Data items:
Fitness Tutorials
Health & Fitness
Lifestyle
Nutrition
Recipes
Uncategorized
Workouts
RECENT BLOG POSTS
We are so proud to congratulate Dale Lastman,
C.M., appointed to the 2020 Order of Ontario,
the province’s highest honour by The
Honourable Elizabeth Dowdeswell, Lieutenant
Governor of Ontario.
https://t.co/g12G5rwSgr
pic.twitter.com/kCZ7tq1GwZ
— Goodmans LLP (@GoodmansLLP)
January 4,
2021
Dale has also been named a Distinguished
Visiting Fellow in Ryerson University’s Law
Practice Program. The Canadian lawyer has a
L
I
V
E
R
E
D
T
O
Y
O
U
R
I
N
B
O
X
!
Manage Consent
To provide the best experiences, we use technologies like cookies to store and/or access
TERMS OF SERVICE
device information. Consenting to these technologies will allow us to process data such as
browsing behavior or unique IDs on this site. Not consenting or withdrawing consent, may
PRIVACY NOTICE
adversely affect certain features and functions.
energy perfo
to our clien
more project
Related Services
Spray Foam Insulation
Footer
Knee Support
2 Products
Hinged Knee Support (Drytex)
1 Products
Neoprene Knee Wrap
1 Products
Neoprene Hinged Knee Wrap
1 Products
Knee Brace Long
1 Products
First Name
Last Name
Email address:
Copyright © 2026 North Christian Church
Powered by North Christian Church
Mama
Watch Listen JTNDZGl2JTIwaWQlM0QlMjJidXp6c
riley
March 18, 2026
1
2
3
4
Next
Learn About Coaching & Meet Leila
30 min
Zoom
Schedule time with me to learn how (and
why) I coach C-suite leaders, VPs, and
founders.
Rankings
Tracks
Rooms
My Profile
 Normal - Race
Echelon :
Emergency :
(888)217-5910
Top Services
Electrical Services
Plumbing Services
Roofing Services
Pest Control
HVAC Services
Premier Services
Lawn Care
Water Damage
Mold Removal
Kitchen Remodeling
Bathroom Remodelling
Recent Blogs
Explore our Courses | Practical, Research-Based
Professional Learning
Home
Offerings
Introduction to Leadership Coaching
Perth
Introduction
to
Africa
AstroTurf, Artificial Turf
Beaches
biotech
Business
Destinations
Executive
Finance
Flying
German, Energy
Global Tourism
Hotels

Written task: Each line of the data above that contains the word "Ontario" counts once; report the total and add nothing.

Answer for the task: 2